TL;DR (Too Long; Didn't Read)
Metabolism is the process by which food converts in to energy. Heat is emitted from organisms as a byproduct of this process. Since ectothermic animals cannot regulate their own body temperatures, their metabolism is affected by the external temperature.
How Metabolism Works
Metabolism has two metabolic pathways. The first is the catabolic pathway, which breaks down complex compounds, such as glucose and proteins, into simple compounds. This makes energy available for the working of the cell. The second pathway is the anabolic pathway, which builds complex compounds needed by the body, such as protein for muscle, from these simple compounds. Because chemical reactions are unpredictable -- they may not produce the right compounds, or the required amount -- cells need enzymes to regulate metabolic activity. Enzymes bring the right chemicals together and speed up chemical reactions. Enzymes are therefore catalysts of chemical reactions.
Loss of Heat
Only a small amount of the energy obtained from food becomes energy that powers cells. The rest is lost as heat, which is a byproduct of chemical reactions. This heat escapes the bodies of humans and other organisms and is what causes a room full of people to get uncomfortably hot. Heat generated by metabolism plays an important role in keeping the bodies of endothermic animals warm. Endotherms, primarily birds and mammals, are animals that are able to regulate their own body temperature using the energy generated by metabolism.
Heat and Enzymes
The cells of any given organism contain many different types of enzymes, each of which is responsible for a particular chemical reaction. All of these enzymes require a similar range of temperature in order to function. The relationship between the rate of metabolism and temperature can be visualized as a hump-shaped curve. Enzyme activity, and therefore metabolism, is slow at the lower and upper ends of a given temperature range, and highest at some optimum point. The optimum temperature for the typical human enzyme is 37 degrees Celsius (98.6 degrees Fahrenheit). The human body therefore maintains a temperature of about 37 degrees Celsius to maximize metabolic rate. Enzyme activity drops sharply at temperatures above 98.6 degrees, and at high temperatures enzymes “denature,” meaning that they lose their structure and become useless.

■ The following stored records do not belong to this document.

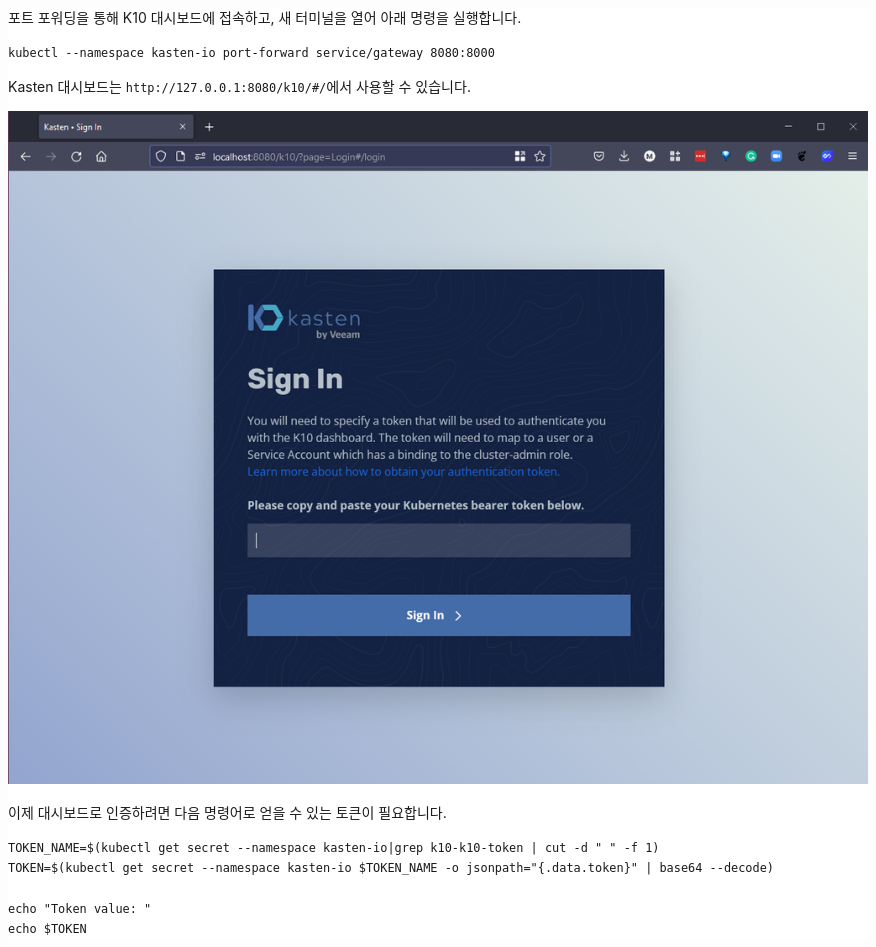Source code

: 포트 포워딩을 통해 K10 대시보드에 접속하고, 새 터미널을 열어 아래 명령을 실행합니다.

`kubectl --namespace kasten-io port-forward service/gateway 8080:8000`

Kasten 대시보드는 `http://127.0.0.1:8080/k10/#/`에서 사용할 수 있습니다.

![](/2022/Days/Images/Day87_Data4.png)

이제 대시보드로 인증하려면 다음 명령어로 얻을 수 있는 토큰이 필요합니다.

```Shell
TOKEN_NAME=$(kubectl get secret --namespace kasten-io|grep k10-k10-token | cut -d " " -f 1)
TOKEN=$(kubectl get secret --namespace kasten-io $TOKEN_NAME -o jsonpath="{.data.token}" | base64 --decode)

echo "Token value: "
echo $TOKEN
```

Temperature and Metabolic Rate
Temperature in the surrounding environment directly affects the metabolic rate of ectothermic animals, animals that are unable to regulate their own body temperature. For instance, the metabolic rate of lizards is low at cold temperatures and a high at hot temperatures. This means that lizards can’t be very active in the cold because they have no energy to do so, while at high temperatures they can move fast but must consume food to fuel the metabolic process. Scientists believe that heat raises the metabolic rate of animals by increasing the amount of kinetic energy that is available to cells. Kinetic energy is the energy associated with moving objects. Heat increases kinetic energy in cells by speeding up the molecules involved in chemical reactions, bringing them together more often. For endothermic animals, the act of regulating body temperature increases metabolic rate. The actions needed to cool down, for example panting, or warm up, for example shivering, require energy and thus faster metabolism of food.